WORK TO COMPLETE >> Report every line of the records that contains the string "center", matching case exactly.

═════ RECORD EXTRACTS ═════

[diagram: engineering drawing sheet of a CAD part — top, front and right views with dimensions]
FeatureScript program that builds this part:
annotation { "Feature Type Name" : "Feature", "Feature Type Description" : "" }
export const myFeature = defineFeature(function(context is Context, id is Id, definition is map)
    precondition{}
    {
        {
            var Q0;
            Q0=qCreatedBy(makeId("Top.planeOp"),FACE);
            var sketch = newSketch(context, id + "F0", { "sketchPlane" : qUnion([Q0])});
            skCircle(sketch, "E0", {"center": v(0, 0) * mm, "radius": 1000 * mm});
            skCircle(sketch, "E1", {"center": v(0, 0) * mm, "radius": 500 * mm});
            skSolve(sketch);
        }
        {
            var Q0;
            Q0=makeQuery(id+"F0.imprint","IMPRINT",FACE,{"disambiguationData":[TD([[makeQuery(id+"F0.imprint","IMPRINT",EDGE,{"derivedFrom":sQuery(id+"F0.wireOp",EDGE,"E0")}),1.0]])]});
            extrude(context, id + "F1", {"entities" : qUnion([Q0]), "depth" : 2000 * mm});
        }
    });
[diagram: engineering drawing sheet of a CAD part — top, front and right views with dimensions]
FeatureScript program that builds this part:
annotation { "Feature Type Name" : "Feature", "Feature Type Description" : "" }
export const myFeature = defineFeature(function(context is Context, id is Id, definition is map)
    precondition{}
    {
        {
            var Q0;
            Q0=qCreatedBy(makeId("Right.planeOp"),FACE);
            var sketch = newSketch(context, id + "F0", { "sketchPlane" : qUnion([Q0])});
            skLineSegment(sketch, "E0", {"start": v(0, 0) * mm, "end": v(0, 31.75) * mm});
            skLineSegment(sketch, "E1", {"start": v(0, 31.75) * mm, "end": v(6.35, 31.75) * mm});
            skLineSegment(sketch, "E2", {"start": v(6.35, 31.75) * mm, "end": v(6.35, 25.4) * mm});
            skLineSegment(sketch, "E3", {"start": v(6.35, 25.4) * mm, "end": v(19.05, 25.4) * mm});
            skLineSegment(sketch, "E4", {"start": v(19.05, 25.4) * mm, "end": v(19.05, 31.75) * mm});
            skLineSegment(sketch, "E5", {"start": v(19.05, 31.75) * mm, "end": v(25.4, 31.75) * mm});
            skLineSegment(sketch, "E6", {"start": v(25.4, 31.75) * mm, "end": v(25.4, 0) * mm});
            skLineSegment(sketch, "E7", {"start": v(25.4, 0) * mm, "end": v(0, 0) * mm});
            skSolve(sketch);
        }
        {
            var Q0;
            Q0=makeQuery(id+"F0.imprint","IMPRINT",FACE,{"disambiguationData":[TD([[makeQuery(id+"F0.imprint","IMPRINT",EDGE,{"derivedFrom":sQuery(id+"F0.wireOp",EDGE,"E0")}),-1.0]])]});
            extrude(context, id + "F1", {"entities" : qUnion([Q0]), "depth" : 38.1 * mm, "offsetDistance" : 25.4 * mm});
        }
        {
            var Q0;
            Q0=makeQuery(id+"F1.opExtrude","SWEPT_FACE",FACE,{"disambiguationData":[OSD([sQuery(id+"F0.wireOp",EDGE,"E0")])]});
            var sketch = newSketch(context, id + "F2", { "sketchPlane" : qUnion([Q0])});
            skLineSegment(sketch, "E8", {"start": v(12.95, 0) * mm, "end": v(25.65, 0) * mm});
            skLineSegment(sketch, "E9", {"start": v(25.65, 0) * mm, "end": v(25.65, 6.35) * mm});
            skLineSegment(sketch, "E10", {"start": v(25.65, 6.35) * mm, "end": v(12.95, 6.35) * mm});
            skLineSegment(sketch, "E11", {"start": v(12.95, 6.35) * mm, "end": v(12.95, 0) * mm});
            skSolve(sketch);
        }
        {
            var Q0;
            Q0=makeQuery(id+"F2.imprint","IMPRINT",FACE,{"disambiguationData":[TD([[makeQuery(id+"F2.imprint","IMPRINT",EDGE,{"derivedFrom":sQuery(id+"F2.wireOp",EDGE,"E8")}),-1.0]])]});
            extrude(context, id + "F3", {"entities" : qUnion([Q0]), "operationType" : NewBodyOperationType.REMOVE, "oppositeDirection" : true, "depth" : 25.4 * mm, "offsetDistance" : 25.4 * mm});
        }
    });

═════

TASK SOLUTION >>
            skCircle(sketch, "E0", {"center": v(0, 0) * mm, "radius": 1000 * mm});
            skCircle(sketch, "E1", {"center": v(0, 0) * mm, "radius": 500 * mm});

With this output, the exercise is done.